_Extract to read_
----------------------------------------
Thursday, October 29, 2009

Breakdown of Initiating-Planning-Executing-Controlling-Closing process

I got this list of possible project tasks.  personally I think it is a good practice to go through this list, and create marks on the project current status along the way.

Initiating

  • Select Project Manager.
  • Determine company culture and existing systems.
  • Collect processes, procedures and historical information.
  • Divide large projects into phases.
  • Identify stake-holders.
  • Document business need.
  • Determine project objectives.
  • Document assumptions and constraints.
  • Develop project charter.
  • Develop preliminary project scope statement.
initiatingProcess

I am working in technical domain, or more specifically,  embedded system development. I think it is vital important to verify architecture correctness while creating the project charter also. The best way is to do some prototype work, though maybe too luxury. To the bear minimum, the project manager should create some diagram and discuss with relevant stakeholders,  otherwise is just waste the organizations and money and time, and market opportunity.
----------------------------------------
_Record set_
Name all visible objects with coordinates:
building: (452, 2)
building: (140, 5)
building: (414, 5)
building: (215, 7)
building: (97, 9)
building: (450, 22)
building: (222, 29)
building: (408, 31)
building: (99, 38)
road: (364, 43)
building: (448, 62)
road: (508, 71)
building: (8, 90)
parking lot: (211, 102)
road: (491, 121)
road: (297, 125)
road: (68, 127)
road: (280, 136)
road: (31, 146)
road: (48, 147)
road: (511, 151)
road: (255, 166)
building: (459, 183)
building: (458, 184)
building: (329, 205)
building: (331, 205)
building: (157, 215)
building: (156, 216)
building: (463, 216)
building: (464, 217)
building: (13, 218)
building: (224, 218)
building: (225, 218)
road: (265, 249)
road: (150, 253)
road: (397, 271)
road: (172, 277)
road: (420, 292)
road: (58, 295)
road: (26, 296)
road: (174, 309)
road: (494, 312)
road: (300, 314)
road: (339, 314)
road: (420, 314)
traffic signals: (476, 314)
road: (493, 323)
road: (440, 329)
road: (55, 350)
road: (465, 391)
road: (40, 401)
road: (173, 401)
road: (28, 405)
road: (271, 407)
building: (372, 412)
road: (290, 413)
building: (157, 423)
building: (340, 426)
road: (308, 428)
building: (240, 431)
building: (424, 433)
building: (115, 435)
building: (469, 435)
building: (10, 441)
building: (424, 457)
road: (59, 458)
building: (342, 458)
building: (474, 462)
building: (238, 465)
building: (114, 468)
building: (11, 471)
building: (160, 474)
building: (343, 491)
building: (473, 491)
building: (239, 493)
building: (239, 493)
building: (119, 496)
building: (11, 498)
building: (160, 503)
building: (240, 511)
----------------------------------------
_Tasks to perform_
1. Name the process groups listed in the title of the project-management post, in the order given there.
2. Please continue the project-management post from its last sentence, keeping its first-person voice.

_Expected outputs_
1. Initiating, Planning, Executing, Controlling, Closing

2.
 

Planning

  • Determine how you will do planning – part of management plans.
  • Create project scope statement.
  • Determine team.
  • Create WBS and WBS dictionary.
  • Create activity list.
  • Create network diagram.
  • Estimate resource requirements.
  • Estimate time and cost.
  • Determine critical path.
  • Develop Schedule.
  • Developer budget.
  • Determine quality standards, processes and metrics.
  • Determine roles and responsibilities.
  • Determine communications requirements.
  • Risk identification, qualitative and quantitative risk analysis and response planning.
  • (items above this lime will need Iterations ).
  • Determine what to purchase.
  • Prepare procurement documents.
  • Finalize the “how to execute and control” aspects of all management plans.
  • Create process improvement plan.
  • Develop final PM plan and performance measurement baselines.
  • Gain formal approval.
  • Hold kick-off meeting.
planningProcess My personal feeling is better to use 1/10 criteria for planning, that is, to estimate at the granularity level of 1/10. For example,  setup a monthly schedule for a half year to one year project, or create biweekly schedule for a one quarter project, or create a WBS with 10 to 20 tasks. I have seen task break down with several hundred tasks, eventually it becomes a game to figure out which activity goes to which task, and really a brain test for entire team.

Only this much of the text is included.